Given a real vector space V, we can put the direct limit topology on it (so that subsets are closed if and only if their intersection with any finite dimensional subspace is closed). This is a contractible topological group.

If A is a free abelian group, then A is a discrete subgroup of the associated real vector space (ℝ ⊗ A) and the quotient space has fundamental group A. Any covering space is a quotient of (ℝ ⊗ A) by a discrete subgroup B of A.

So the question boils down to showing: Any discrete subgroup of a vector space (with the direct limit topology) is free abelian.

Let's say that a partial basis is a set S of elements of B such that

  • S is linearly independent, and
  • S generates B ∩ Span(S).

Then partial bases are a partial order under containment, and Zorn's lemma implies that there is a maximal element S. I claim that S is a basis of B as a free abelian group.

S is linearly independent by construction, so it generates a free abelian group, and hence it suffices to show that it generates all of B. If b in B is not in S, then it is not in Span(S). Let S' be (S ∪ {b}). Then Span(S')/Span(S) is a 1-dimensional vector space and the image of B ∩ Span(S') must be discrete, because otherwise Span(S') would contain an element (rb + v) for v in Span(S) that we could use to generate a non-discrete subset of B. (If v is a combination of w1...wn in S, then it suffices to check that any subgroup of the finite-dimensional space Span(w1...wn,b) requiring more than n generators is indiscrete.)

Thus any lift of a generator of B ∩ Span(S') would extend to a larger generating set, contradicting maximality.

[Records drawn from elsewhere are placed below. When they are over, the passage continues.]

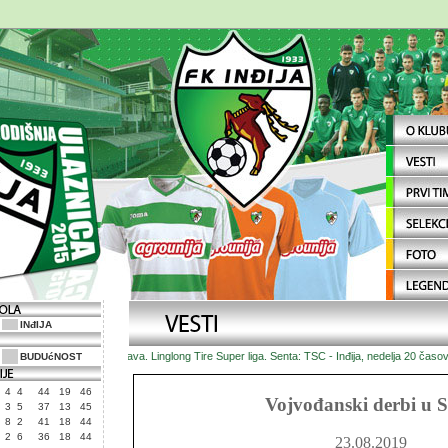
INđIJA
Najava. Linglong Tire Super liga. Senta: TSC - Inđija, nedelja 20 časova
BUDUćNOST
4
4
44
19
46
Vojvođanski derbi u S
3
5
37
13
45
8
2
41
18
44
2
6
36
18
44
23.08.2019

(My apologies for the comment last night, which this morning looks snarkier than I intended. I'm a fan of using this topological reasoning for free groups myself, because it compartmentalizes the proof into much more understandable pieces. In particular, I don't think I'd really understand a purely algebraic proof that an index n subgroup of a free group on m generators is free on nm - n + 1 generators.)


An obvious point, but I hope worth making. The free group proof rests on the fact that graphs can be characterized locally. As tori can't be characterized locally by their topology, there's no hope of a truly analogous proof for free abelian groups using tori.